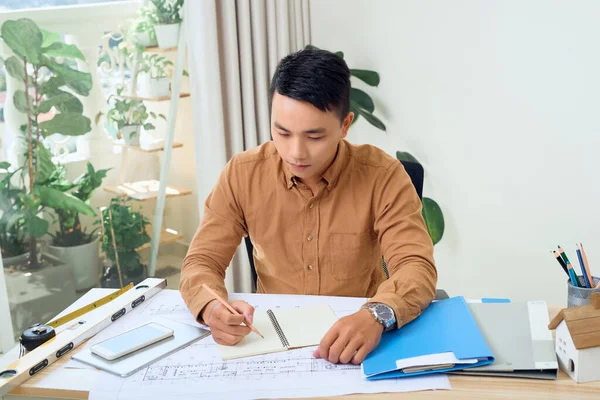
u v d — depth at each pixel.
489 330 1.17
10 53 2.33
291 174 1.44
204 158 2.54
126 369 1.11
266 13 2.55
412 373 1.06
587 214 2.30
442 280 2.69
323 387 1.03
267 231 1.51
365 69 2.66
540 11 2.22
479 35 2.36
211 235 1.49
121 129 2.62
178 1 2.61
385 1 2.53
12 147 2.38
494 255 2.53
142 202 2.73
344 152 1.48
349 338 1.12
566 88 2.24
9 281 2.44
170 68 2.68
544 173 2.35
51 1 2.39
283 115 1.22
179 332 1.25
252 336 1.21
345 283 1.51
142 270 2.78
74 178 2.55
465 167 2.50
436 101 2.51
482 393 1.00
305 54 1.24
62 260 2.56
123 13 2.55
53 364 1.15
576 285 1.47
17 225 2.43
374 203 1.46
---
ASSIGNMENT: Up to the line containing "12 147 2.38", skip everything; from that line through the last line above, return each line exactly.

RESULT OF THIS EXERCISE:
12 147 2.38
494 255 2.53
142 202 2.73
344 152 1.48
349 338 1.12
566 88 2.24
9 281 2.44
170 68 2.68
544 173 2.35
51 1 2.39
283 115 1.22
179 332 1.25
252 336 1.21
345 283 1.51
142 270 2.78
74 178 2.55
465 167 2.50
436 101 2.51
482 393 1.00
305 54 1.24
62 260 2.56
123 13 2.55
53 364 1.15
576 285 1.47
17 225 2.43
374 203 1.46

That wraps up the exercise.